1455 - 1480 YXI 1455 - 1482
The final delivery of Tigers for Citybus arrived between October 1992 and January 1993. These were numbered in the Ulsterbus series and were virtually identical to contemporary Ulsterbus deliveries, the only notable difference being the substitution of a small luggage pen in place of the first nearside seat, giving a capacity of 51. Further buses were required for the CityExpress service so 1480-2 were specified as per 1400-7, although being on the shorter 11 metre chassis these only seated 49 rather than 53 on the larger buses. At this stage electronic destination displays were becoming popular and 4 buses were so equipped: 1476/7 had full electronic screens at the front, together with electronic number displays at the nearside and rear, whilst 1478/9 had electronic number displays at the front, side and rear combined with high visibility yellow/black roller blinds at the front. This equipment did not prove to be reliable over the years and all have reverted to the standard roller blinds and numbers at the front with the side and rear screens being decommissioned. Unusually for a group of City vehicles these did not suffer any malicious losses with only 1455 being withdrawn after accident damage. 1481/2 were transferred to Ulsterbus in 1996 after delivery of the inital 2 articulated Volvo B10Ms 3000/1, whilst 1480 followed in 2000 and 1456-67 in late 2005/early 2006, with 1468-73 going in mid-2008.

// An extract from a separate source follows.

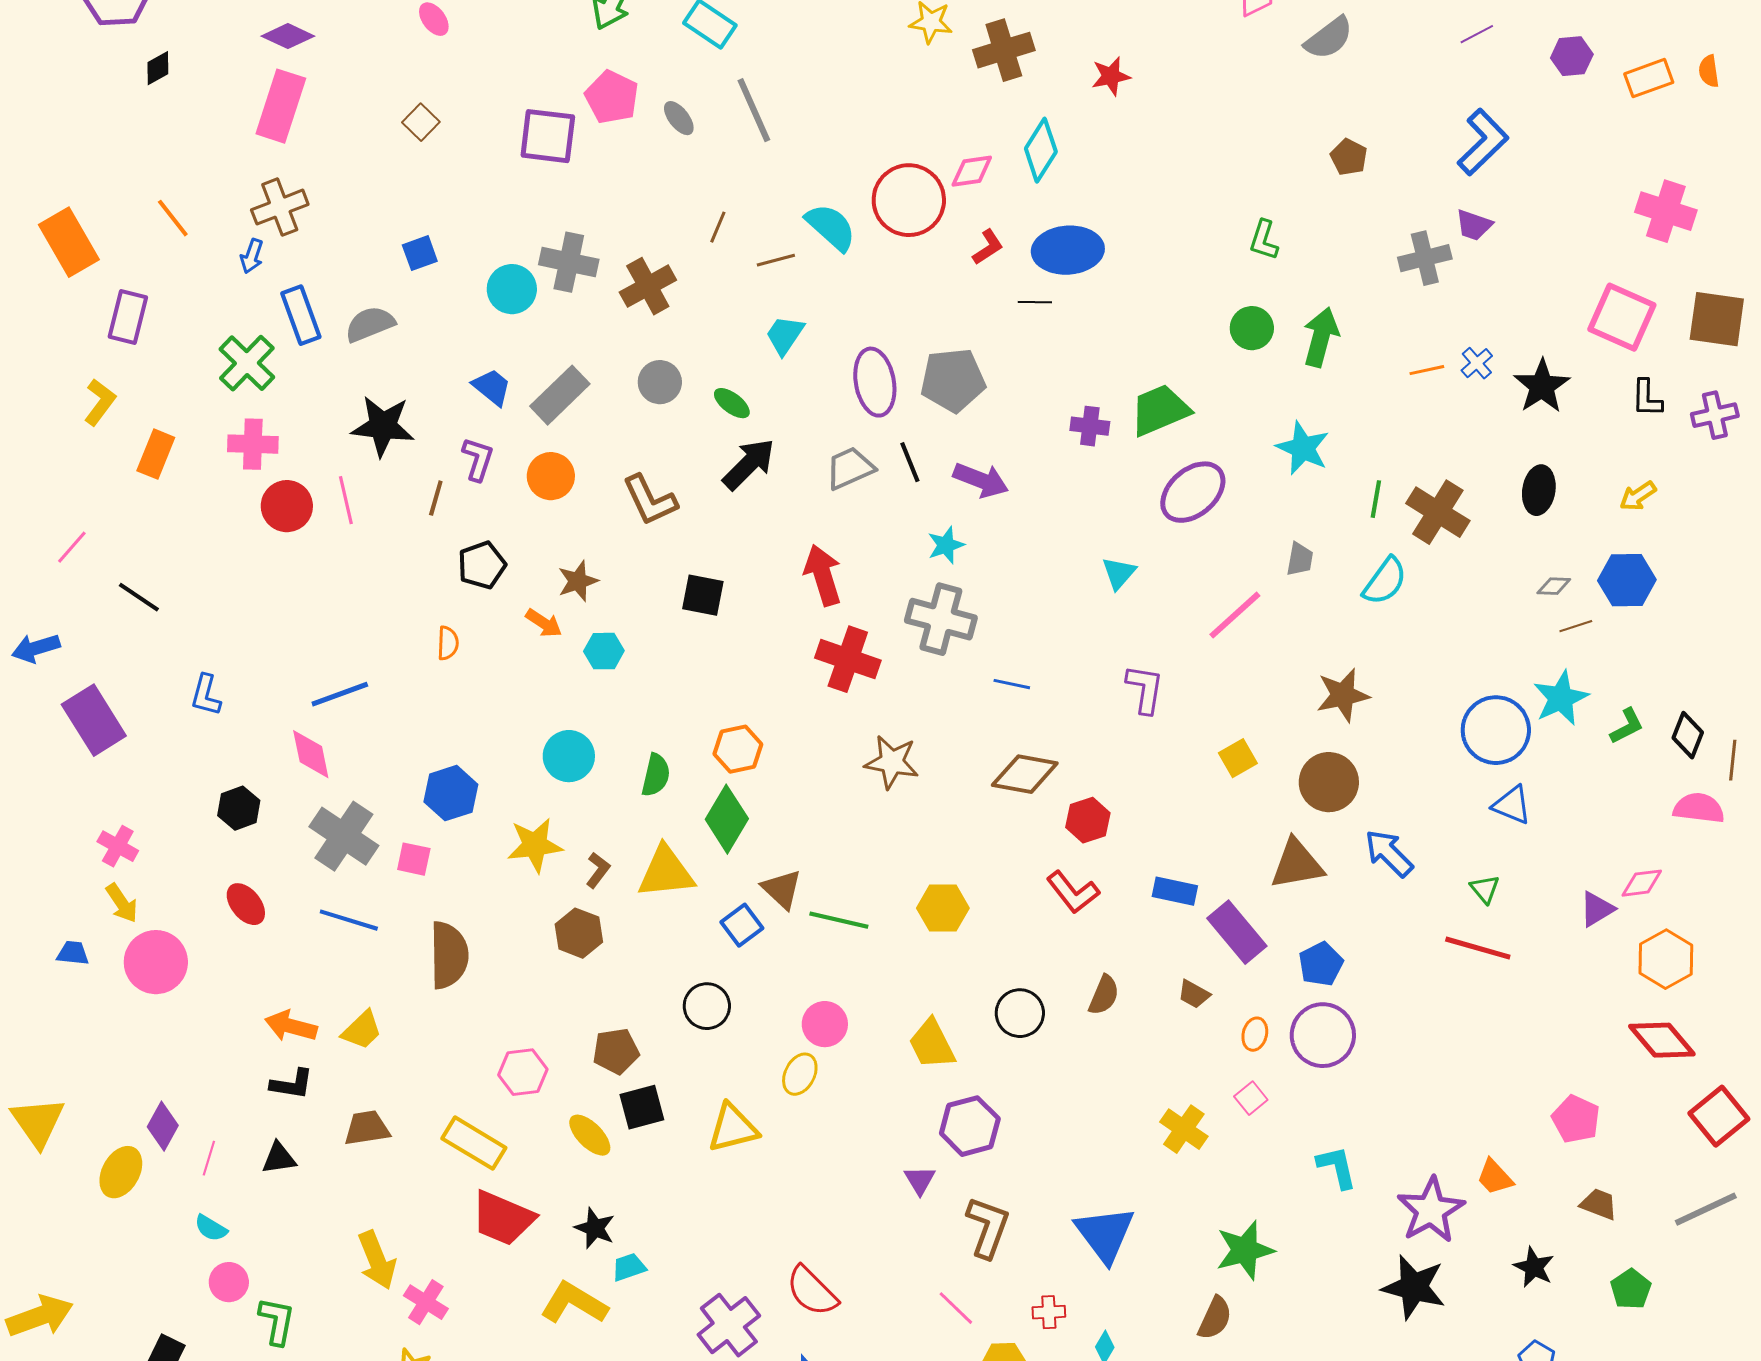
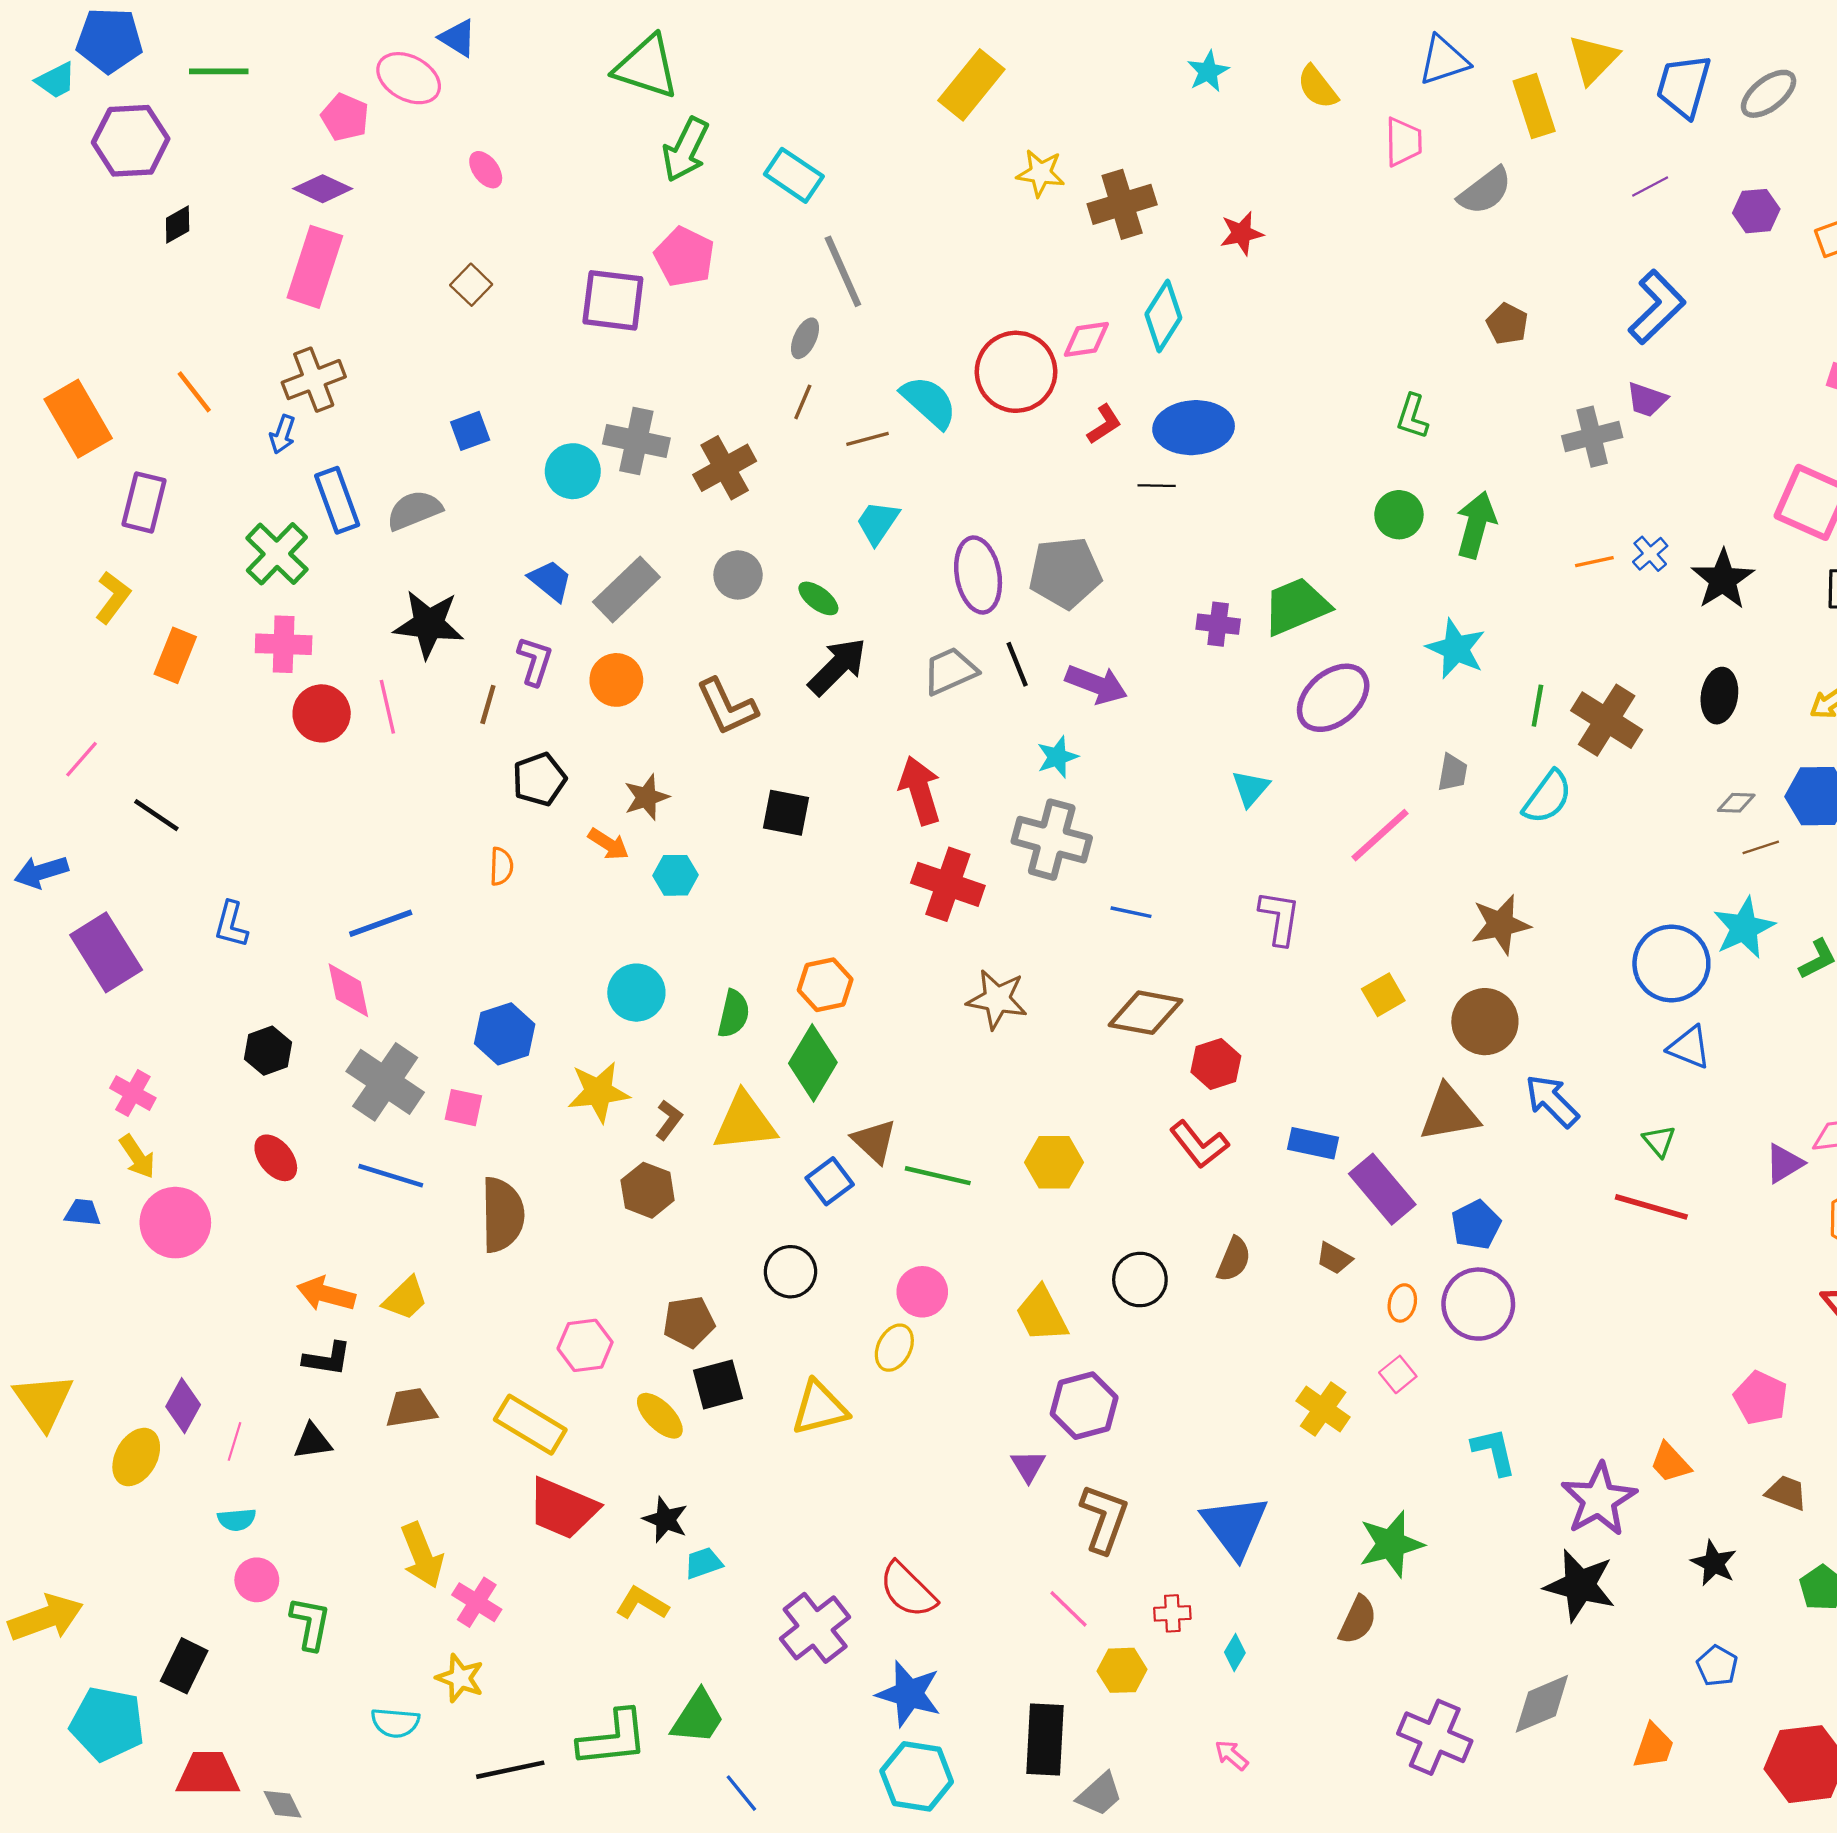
gray ellipse: (679, 118) -> (805, 338), moved, turned 63
cyan semicircle: (211, 1228) -> (237, 1520), turned -36
yellow L-shape: (574, 1303) -> (642, 1603), size x0.7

1483 - 1500 YXI 5483 - 5500
The final batch of Tigers was delivered between January and August 1993 and were to the now familiar 53-seat DP spec. Appropriately 1500 was the last to enter service at Lisburn on 12th August 1993; this was the final Tiger chassis and also the last Leyland purchased bringing to a close a long history for this historic make in Northern Ireland dating back to the arrival of PLSC1s for the BCDR and LMS (NCC) fleets in 1926. 1490 was withdrawn prematurely with accident damage in February 2009 and was sold on to the Swilly for spare parts.
And the others ?
Sharp-eyed readers will have spotted that the vehicles detailed above totalled 246 chassis, so what about the other 4? These were in fact 4 chassis between the UXI and WXI Ulsterbus batches which received Q-type bodies and were delivered to Lowland Scottish as their 301-4 (J301-4 ASH), in the vivid yellow and green Lowland colours. These later became 62271-4 in the FirstGroup national numbering scheme. An example of one in Lowland livery can be seen at http://kennybarclay.fotopic.net/p44253855.html.
In later life:
During the course of their lives there have been few changes made to these vehicles, with probably the most obvious being the changing livery style over the course of the years. From 1999 onwards the block style fleetname was replaced with a smaller Translink one and the paperclip was replaced with the inappropriate green Translink 't' style logo. At this stage most vehicles lost the lower portion of the blue coach line; in later times this was deleted altogether to facilitate spray painting, although a few vehicles which haven't had full repaints still carry it. 1474-9 stayed with Metro after the remainder of the batch left for Ulsterbus and all gained house colours which suits them well. No Ulsterbus Q-types have gained this livery. These Tigers suffered relatively lightly in the 'Troubles', with only 16 losses due to malicious action; a number have also been prematurely withdrawn due to accident damage. Normal withdrawals commenced with the withdrawal of 1330 on 31/12/08 and doubtless with the pending delivery of 60 more Volvo B7Rs during late 2009, many more will come to the end of the road.